M. [I] [L] a été embauché par la société Sonelog selon un contrat à durée indéterminée en date du 12 octobre 2015. Il exerçait les fonctions de chef d’équipe, statut agent de maîtrise, et était affecté au service réception de la plate-forme de [Localité 2].
Les relations entre les parties étaient régies par la convention collective du commerce de gros.
Par courrier en date du 04 avril 2018, M. [L] était convoqué à un entretien préalable au licenciement fixé au 13 avril suivant et se voyait notifier une mise à pied conservatoire.
Puis, par courrier du 23 avril 2018, la société Sonelog notifiait à M. [L] son licenciement pour faute grave aux motifs qu’il aurait tenu des propos déplacés à l’encontre d’une collaboratrice de la société et qu’il aurait un management inapproprié.
Par courriers en date des 05 juin et 05 juillet 2018, M. [L] a vainement contesté son licenciement.
***
M. [L] a saisi le conseil de prud’homes de Rennes par requête en date du 15 novembre 2018 afin de voir:
– Dire et juger le licenciement pour faute grave du 23 avril 2018 dénué de cause réelle et sérieuse.

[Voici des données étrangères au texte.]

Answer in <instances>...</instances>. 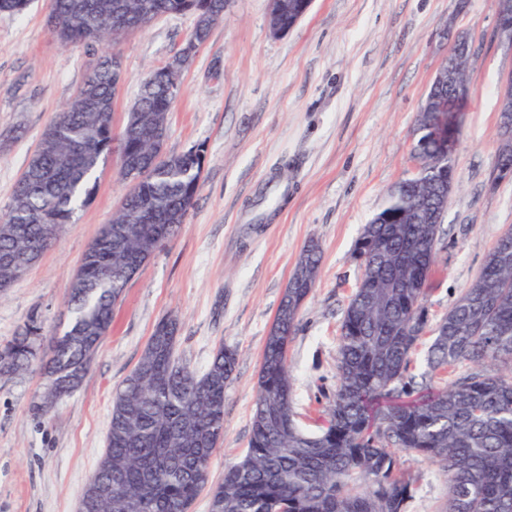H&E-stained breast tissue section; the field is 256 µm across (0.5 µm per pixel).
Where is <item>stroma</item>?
I'll use <instances>...</instances> for the list:
<instances>
[{
  "label": "stroma",
  "instance_id": "obj_1",
  "mask_svg": "<svg viewBox=\"0 0 512 512\" xmlns=\"http://www.w3.org/2000/svg\"><path fill=\"white\" fill-rule=\"evenodd\" d=\"M49 0L0 13V210L38 149L44 128L90 73L97 48L61 45ZM270 0H226L223 17L180 77L165 150L200 144L205 167L186 221L128 284L82 387L44 419L30 403L37 374L0 378V512H77L105 448L112 394L138 362L157 323L181 322L177 349L204 371L219 346L237 350L224 396V441L209 482L247 448L265 338L303 246L321 268L289 345L295 412L321 426L336 389L344 308L361 277L355 243L387 189L412 172L416 116L454 37L473 47L471 98L455 153L457 189L441 226L424 305L445 315L477 277L498 236L512 228V180L491 185L499 87L512 51L494 38L496 0H313L276 37ZM191 13L167 14L122 39L124 81L112 124L121 128L142 79L178 52ZM126 192L115 157L96 173L89 201L40 262L0 293V345L26 318L65 329L70 278ZM417 475L408 512H440L445 475L428 459L397 455Z\"/></svg>",
  "mask_w": 512,
  "mask_h": 512
}]
</instances>
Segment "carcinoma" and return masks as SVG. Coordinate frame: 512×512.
I'll list each match as a JSON object with an SVG mask.
<instances>
[{
	"instance_id": "carcinoma-1",
	"label": "carcinoma",
	"mask_w": 512,
	"mask_h": 512,
	"mask_svg": "<svg viewBox=\"0 0 512 512\" xmlns=\"http://www.w3.org/2000/svg\"><path fill=\"white\" fill-rule=\"evenodd\" d=\"M193 11L190 41L203 43L224 13V0H52L49 28L67 46L95 35L102 63L81 91L92 104L67 103L44 129L40 149L17 180L0 214V292L33 265L92 192L91 181L112 152L134 160L121 176L147 170L112 220L89 245L67 291L69 326L42 350L43 323L31 314L0 346V377L39 370L43 389L31 408L47 415L76 391L100 349L116 305L142 265L177 235L194 203L202 159L192 149L154 161L149 137L167 129L180 74L141 84L138 111L114 132L118 82L112 67L123 31L148 11ZM417 115L415 147L429 157L437 100L448 83L434 82ZM491 183L512 178V153L500 158ZM455 159L403 178L363 226L356 256L362 274L345 308L337 357V384L319 431L294 419V384L288 347L301 309L320 274L321 248L301 250L266 336L258 374L251 435L241 458L211 490L210 512H406L417 478L397 469L396 452L422 456L446 476L441 512H512V229L487 253L482 269L448 312L430 325L423 305L437 264L439 218L448 207ZM179 320L160 321L137 364L112 398L106 450L87 486L110 487L88 512H190L208 483L210 459L224 440V395L235 374L233 348L220 346L198 373L176 358ZM432 334L426 369L410 372L411 354ZM470 370L443 387L438 371ZM424 393L421 407L390 412L376 427L372 403Z\"/></svg>"
}]
</instances>
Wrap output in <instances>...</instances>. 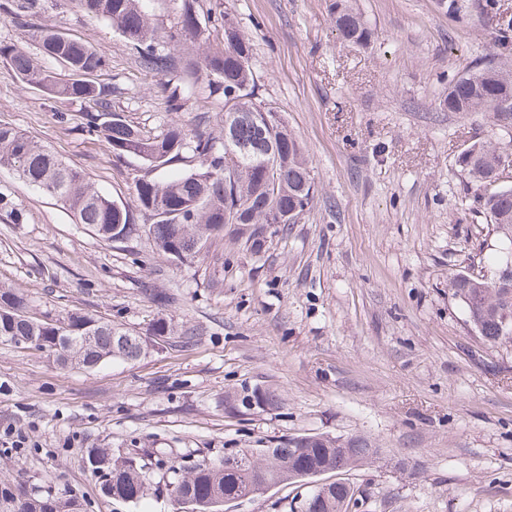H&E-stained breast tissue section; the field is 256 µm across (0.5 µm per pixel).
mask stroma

– Condamner la société Sonelog à verser à M. [L] les sommes suivantes :
– 1 763,19 euros à titre d’indemnité légale de licenciement ;
– 5 575,44 euros à titre d’indemnité de préavis ;
– 557,54 euros au titre des congés payés afférents ;
– 1 400 euros à titre de rappel de salaire sur mise à pied conservatoire ;
– 140 euros au titre des congés afférents ;
– 9 757,02 euros à titre de dommages et intérêts pour licenciement sans cause réelle et sérieuse ;
– 2 000 euros au titre de l’article 700 du code de procédure civile.
– Débouter la Société Sonelog de toutes ses demandes, fins et conclusions.
– Ordonner l’exécution provisoire
– Condamner la société Sonelog aux entiers dépens.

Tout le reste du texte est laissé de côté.